PAGE EXCERPT.
┄┄┄┄┄┄┄┄┄┄┄┄┄┄┄┄┄┄┄┄

Kansas State University Athletics

Darryl Winston 21 SE

SE: The “Winston Rule” Rooted in K-State/Marquette History

Dec 07, 2021 | Men's Basketball, Sports Extra

By: D. Scott Fritchen

The Myriad Convention Center, the original centerpiece of Oklahoma City's first major urban renewal project, opened on November 5, 1972. Today, it is known as Prairie Surf Studios. West Sheridan Avenue is to the north, South Robinson Avenue is to the west, West Reno Avenue is to the south, and what is now known as South Edward King Gaylord Boulevard is to the east. The original Myriad housed the professional hockey team Oklahoma City Blazers. It supported a seating capacity of 10,000.
 
On evening of March 17, 1977, in a NCAA Midwest Regional Semifinals matchup between No. 16 Kansas State (24-6) and No. 7 Marquette (21-7), the pre-tournament favorite, a crowd of 10,185, mostly filled with purple, packed tightly into the Myriad. In the final seconds, they witnessed a travesty so profound that 12 days after Marquette won the 1977 NCAA Championship, the National Basketball Committee repealed the original rule.
 
This became known across college basketball as "The Winston Rule."
 
The original rule stated that a basket did not count if the ball was tipped in. A shot had to be ruled a "controlled shot" or a "controlled tip" to count. Usually, that meant that a rebounder had to have two-handed control of the ball.

┄┄┄┄┄┄┄┄┄┄┄┄┄┄┄┄┄┄┄┄

LISTED ENTRIES.
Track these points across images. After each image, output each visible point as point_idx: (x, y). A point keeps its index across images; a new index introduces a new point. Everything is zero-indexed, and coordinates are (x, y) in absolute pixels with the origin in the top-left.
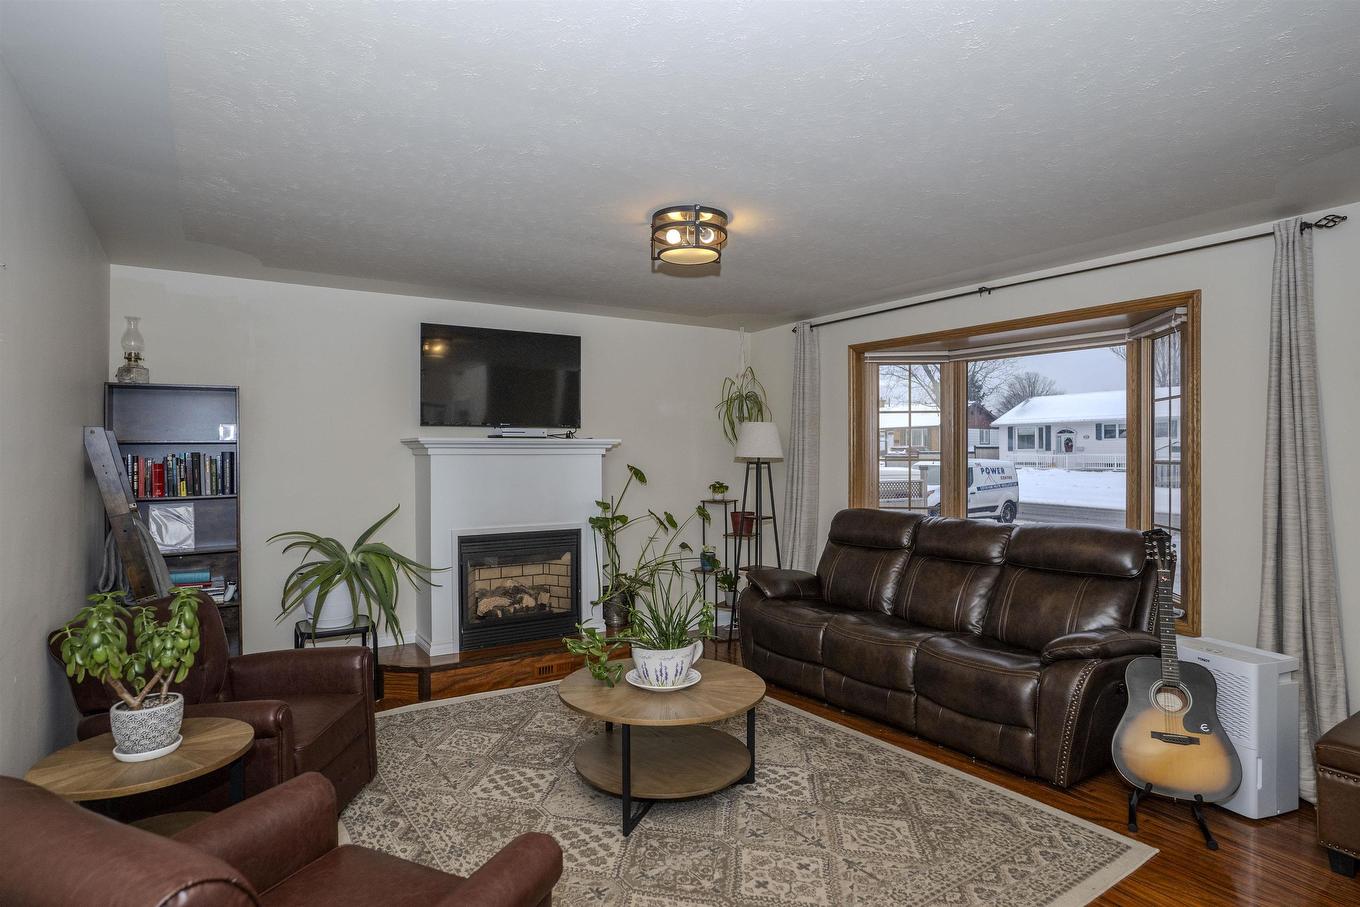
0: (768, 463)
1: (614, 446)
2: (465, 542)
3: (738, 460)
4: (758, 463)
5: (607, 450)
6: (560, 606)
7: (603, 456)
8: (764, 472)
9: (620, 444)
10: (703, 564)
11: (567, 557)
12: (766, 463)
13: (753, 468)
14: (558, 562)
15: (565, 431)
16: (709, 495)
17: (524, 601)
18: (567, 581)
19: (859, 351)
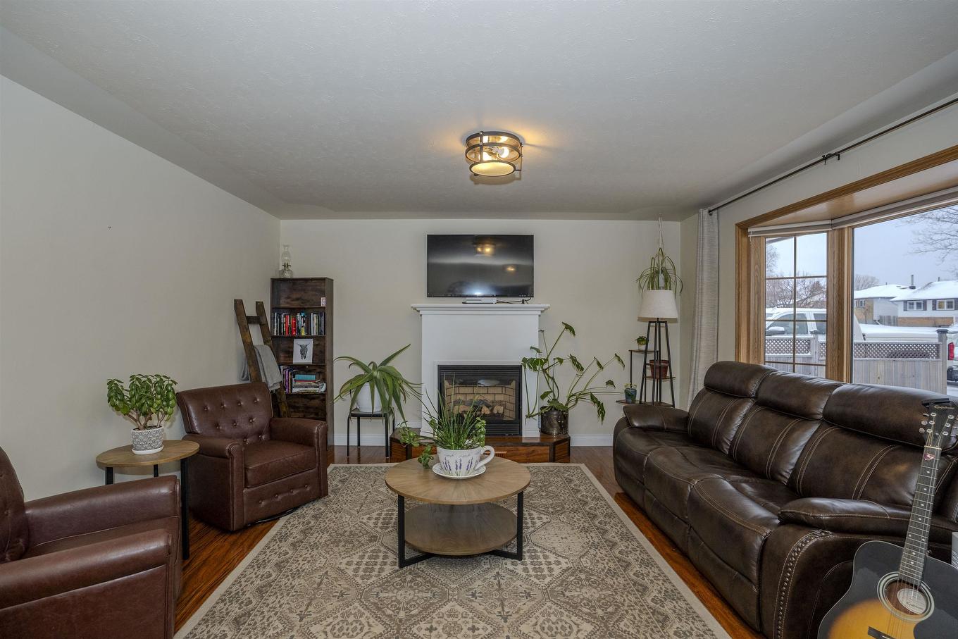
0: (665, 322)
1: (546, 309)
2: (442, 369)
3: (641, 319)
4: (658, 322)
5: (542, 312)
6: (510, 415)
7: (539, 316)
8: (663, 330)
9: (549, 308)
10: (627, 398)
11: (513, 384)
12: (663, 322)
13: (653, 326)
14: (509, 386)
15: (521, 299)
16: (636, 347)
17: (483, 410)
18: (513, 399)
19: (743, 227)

┄┄┄┄┄┄┄┄┄┄┄┄┄┄┄┄┄┄┄┄

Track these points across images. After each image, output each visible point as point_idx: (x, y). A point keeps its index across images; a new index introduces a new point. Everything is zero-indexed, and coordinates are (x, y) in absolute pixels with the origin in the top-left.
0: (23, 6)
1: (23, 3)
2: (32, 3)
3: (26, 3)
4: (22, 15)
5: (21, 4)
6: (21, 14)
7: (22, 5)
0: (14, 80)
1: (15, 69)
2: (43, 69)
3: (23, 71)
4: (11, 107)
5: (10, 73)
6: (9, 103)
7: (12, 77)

┄┄┄┄┄┄┄┄┄┄┄┄┄┄┄┄┄┄┄┄

PROBLEM REQUIREMENTS. Extract the passage from the article on the Winston Rule starting at "Dec 07, 2021" and ending at "capacity of 10,000.", copied word for word. The entries have no connection to the article on the Winston Rule.

RESULT OF THE TASK.
Dec 07, 2021 | Men's Basketball, Sports Extra

By: D. Scott Fritchen

The Myriad Convention Center, the original centerpiece of Oklahoma City's first major urban renewal project, opened on November 5, 1972. Today, it is known as Prairie Surf Studios. West Sheridan Avenue is to the north, South Robinson Avenue is to the west, West Reno Avenue is to the south, and what is now known as South Edward King Gaylord Boulevard is to the east. The original Myriad housed the professional hockey team Oklahoma City Blazers. It supported a seating capacity of 10,000.